**Task instructions**
Go through the data line by line and count the lines that hold "Grades". Reply with the total only.

————

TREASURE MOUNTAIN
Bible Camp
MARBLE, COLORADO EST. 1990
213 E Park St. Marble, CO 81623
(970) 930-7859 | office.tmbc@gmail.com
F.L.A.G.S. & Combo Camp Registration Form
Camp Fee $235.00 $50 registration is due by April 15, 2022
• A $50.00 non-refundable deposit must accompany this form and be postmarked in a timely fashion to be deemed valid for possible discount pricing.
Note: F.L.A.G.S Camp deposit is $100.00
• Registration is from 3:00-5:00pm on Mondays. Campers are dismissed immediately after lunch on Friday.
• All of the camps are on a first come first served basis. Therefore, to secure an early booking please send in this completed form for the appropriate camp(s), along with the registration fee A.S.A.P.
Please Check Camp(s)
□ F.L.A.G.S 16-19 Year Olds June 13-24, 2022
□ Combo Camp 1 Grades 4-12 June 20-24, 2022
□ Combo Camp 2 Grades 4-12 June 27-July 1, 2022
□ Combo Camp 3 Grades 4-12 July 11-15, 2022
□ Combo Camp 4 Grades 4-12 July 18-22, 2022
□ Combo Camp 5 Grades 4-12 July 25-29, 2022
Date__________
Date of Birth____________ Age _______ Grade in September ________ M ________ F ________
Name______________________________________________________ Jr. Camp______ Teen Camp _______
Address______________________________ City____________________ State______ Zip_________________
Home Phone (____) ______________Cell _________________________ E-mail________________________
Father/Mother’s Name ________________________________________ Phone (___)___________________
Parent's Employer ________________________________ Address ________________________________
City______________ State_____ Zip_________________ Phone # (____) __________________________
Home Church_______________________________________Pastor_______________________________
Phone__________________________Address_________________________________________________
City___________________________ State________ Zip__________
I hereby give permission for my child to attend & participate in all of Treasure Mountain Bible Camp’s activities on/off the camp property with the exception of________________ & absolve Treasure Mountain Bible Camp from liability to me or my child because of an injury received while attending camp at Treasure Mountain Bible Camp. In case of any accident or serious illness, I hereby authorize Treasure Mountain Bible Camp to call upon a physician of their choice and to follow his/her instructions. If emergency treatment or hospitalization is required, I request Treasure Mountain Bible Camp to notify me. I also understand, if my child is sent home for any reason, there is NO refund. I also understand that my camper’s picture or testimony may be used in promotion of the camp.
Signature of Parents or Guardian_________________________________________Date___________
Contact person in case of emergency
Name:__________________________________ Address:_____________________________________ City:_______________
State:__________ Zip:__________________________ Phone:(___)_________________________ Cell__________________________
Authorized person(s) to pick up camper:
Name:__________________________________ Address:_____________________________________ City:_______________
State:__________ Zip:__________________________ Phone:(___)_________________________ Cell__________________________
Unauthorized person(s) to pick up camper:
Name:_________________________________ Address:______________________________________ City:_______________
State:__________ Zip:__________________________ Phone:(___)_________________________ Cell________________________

————

**Solved problem**
5